**PASSAGE PROVIDED**
_ _ _ _ _

The primary outcome of the trial was the incidence of major or clinically relevant minor bleeding. Major bleeding events were assessed by the International Society of Thrombosis and Haemostasis (ISTH) definition,12 including bleeding that was fatal, occurred in a critical location (intra-cranial, intra-spinal, intra-ocular, retroperitoneal, intra-articular, intra-muscular with compartment syndrome, or pericardial), or was associated with a fall in haemoglobin of 2 g/dL or more, or a transfusion of two units or more of whole blood or packed red blood cells. Clinically relevant minor bleeding was defined as a clinically overt bleed that did not meet the criteria for major bleed but prompted a clinical response, i.e. hospital admission for bleeding, medical or surgical treatment, or a change in antithrombotic therapy including interruption or discontinuation of study drug. Components of the Thrombolysis in Myocardial Infarction (TIMI)13 and Global Utilization of Streptokinase and Tissue plasminogen activator for Occluded coronary arteries (GUSTO)14 bleeding definitions were also prospectively collected.

Secondary outcomes were indicators of efficacy such as reduction in D-dimer levels and incidences of cardiovascular ischaemic events. Plasma D-dimer concentrations were analysed with a commercial immunoassay, Biopool TintElize D-dimer (Trinity Biotech, Bray, Ireland) at the UCR laboratory, Uppsala, Sweden, in blood samples obtained at randomization, after 1, 4, and 26 weeks, and 2 weeks after cessation of study medication.

Cardiovascular ischaemic endpoints included the composite of cardiovascular death, non-fatal myocardial infarction, and non-haemorrhagic stroke; and the individual occurrence of death (cardiovascular and all-cause), non-fatal myocardial infarction, severe recurrent ischaemia, and non-haemorrhagic stroke. Myocardial infarction was defined in accordance with the international consensus document.15 Severe recurrent ischaemia was defined as worsening angina symptoms lasting at least 10 min with at least one of the following: dynamic ≥1 mm ST depression or elevation, hospitalization, or an unplanned or urgent revascularization procedure. Stroke was defined as an acute onset of a focal neurological deficit of presumed vascular origin lasting for 24 h or more or resulting in death. The stroke was categorized as haemorrhagic or non-haemorrhagic (based on computer tomography, magnetic resonance imaging, or autopsy) or type unknown.

All bleeds, deaths, and suspected cases of myocardial infarction, severe recurrent ischaemia, and stroke were evaluated independently by two experienced physicians blinded to study drug assignment.

_ _ _ _ _

**EXERCISE DATA**
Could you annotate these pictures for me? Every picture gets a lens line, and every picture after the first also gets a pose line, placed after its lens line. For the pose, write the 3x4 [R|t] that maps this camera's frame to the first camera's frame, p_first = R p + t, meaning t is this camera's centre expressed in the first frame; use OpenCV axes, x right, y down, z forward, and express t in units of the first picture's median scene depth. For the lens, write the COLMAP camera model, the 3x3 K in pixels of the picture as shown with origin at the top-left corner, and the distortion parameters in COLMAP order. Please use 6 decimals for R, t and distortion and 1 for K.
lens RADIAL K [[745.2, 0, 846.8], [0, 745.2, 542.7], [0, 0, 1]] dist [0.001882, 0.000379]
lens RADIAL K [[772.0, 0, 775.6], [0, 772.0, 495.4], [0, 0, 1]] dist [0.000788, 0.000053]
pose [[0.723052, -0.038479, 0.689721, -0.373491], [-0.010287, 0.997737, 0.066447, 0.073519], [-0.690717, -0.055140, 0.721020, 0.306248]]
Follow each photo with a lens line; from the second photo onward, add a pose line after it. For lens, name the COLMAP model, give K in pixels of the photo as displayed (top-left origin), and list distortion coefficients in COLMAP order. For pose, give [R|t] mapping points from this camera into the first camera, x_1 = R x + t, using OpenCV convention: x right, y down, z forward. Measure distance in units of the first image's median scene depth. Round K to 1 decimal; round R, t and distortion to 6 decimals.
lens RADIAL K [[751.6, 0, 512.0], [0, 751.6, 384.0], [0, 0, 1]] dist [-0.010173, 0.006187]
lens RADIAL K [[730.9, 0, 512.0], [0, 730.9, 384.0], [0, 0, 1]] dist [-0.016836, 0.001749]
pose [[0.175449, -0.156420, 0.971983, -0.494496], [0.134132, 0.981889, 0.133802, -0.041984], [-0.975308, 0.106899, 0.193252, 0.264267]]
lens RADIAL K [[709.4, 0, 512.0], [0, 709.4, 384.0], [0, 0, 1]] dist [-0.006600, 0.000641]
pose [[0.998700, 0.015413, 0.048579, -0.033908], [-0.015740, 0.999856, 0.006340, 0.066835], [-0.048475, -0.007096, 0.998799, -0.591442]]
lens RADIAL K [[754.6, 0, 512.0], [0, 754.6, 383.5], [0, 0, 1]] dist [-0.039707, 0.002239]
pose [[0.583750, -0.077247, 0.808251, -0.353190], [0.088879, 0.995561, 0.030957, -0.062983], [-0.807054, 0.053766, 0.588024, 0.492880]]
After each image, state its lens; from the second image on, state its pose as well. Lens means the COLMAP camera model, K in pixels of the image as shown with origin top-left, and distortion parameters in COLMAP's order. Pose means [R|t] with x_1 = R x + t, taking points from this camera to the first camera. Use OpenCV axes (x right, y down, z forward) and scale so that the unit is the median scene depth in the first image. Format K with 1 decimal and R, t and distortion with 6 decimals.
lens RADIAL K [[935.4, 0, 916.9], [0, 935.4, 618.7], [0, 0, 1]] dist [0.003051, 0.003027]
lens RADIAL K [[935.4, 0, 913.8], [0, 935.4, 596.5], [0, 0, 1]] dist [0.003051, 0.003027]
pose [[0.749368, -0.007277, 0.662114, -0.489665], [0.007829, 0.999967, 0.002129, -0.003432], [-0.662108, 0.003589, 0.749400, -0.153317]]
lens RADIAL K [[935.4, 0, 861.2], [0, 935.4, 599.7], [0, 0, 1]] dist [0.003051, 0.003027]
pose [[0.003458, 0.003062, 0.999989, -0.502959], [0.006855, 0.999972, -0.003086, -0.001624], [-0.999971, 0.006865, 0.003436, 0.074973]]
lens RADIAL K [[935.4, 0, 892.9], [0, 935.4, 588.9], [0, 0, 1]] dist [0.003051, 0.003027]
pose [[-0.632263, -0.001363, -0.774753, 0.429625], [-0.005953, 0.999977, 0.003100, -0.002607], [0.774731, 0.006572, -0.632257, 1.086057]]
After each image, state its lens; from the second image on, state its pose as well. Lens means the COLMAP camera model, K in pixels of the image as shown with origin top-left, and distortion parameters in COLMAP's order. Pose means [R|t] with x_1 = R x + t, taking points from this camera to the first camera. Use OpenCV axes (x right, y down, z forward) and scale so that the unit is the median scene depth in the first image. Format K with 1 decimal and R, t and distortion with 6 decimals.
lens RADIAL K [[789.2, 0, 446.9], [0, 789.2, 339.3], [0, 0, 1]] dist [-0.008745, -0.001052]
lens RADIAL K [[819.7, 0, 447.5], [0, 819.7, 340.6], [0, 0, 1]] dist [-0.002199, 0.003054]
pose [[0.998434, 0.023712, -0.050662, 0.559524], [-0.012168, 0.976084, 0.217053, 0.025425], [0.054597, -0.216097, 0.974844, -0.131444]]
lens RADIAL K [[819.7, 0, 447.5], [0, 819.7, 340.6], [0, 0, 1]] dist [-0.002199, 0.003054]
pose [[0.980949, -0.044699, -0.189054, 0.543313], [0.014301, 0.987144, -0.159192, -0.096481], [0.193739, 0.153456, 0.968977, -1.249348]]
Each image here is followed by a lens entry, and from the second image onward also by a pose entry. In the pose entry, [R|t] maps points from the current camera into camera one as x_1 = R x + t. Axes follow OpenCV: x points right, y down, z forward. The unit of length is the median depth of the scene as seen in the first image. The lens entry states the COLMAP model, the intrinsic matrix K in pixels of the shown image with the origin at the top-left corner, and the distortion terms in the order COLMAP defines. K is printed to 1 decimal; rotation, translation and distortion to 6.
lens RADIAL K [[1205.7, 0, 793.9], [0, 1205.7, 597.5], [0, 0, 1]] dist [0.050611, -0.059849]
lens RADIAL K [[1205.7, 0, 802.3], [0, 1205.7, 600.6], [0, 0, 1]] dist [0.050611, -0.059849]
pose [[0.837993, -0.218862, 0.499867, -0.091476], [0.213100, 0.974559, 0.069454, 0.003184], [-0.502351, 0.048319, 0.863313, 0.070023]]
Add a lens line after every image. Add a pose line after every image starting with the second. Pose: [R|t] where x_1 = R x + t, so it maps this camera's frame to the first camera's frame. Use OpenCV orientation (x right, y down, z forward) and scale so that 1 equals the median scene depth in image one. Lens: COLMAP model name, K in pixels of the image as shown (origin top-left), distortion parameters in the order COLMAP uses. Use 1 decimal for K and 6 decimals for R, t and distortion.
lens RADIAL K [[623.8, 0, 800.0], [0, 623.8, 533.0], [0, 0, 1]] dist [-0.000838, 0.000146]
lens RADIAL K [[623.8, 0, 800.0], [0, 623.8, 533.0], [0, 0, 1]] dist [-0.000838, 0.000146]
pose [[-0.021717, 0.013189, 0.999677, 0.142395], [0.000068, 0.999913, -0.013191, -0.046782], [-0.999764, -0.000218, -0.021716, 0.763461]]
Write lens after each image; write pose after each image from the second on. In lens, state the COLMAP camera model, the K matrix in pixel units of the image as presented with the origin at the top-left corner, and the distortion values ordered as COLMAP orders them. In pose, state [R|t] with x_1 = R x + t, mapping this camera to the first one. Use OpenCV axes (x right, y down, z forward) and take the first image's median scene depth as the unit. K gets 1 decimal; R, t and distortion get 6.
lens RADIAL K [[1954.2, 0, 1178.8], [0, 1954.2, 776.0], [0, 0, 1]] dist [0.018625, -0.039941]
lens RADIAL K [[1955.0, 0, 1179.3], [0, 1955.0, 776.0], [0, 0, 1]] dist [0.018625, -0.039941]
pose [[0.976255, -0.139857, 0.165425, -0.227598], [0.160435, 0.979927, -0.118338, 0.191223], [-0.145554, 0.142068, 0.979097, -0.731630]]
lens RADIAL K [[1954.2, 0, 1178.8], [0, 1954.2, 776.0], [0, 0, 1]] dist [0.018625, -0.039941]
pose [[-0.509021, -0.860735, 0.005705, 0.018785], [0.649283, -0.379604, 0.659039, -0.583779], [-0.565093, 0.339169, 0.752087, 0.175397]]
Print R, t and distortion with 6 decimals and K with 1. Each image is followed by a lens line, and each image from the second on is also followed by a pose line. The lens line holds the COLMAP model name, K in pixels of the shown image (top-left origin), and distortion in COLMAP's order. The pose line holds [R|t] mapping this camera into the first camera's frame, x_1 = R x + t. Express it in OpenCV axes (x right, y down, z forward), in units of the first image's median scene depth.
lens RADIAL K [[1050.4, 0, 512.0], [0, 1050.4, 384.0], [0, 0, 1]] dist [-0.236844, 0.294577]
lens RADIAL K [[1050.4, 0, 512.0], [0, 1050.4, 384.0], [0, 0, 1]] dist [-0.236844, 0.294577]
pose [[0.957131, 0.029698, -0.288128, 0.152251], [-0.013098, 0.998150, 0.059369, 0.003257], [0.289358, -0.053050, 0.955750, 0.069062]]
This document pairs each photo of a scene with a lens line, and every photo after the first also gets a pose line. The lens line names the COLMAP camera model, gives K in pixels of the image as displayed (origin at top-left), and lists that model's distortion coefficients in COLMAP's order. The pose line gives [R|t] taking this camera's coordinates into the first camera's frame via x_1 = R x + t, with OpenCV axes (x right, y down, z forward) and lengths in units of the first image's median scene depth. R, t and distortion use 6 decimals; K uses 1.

_ _ _ _ _

**AIM OF THE EXERCISE**
Reproduce verbatim the stretch of the trial outcomes text from "Secondary outcomes were" through "of study medication.".

**RESPONSE**
Secondary outcomes were indicators of efficacy such as reduction in D-dimer levels and incidences of cardiovascular ischaemic events. Plasma D-dimer concentrations were analysed with a commercial immunoassay, Biopool TintElize D-dimer (Trinity Biotech, Bray, Ireland) at the UCR laboratory, Uppsala, Sweden, in blood samples obtained at randomization, after 1, 4, and 26 weeks, and 2 weeks after cessation of study medication.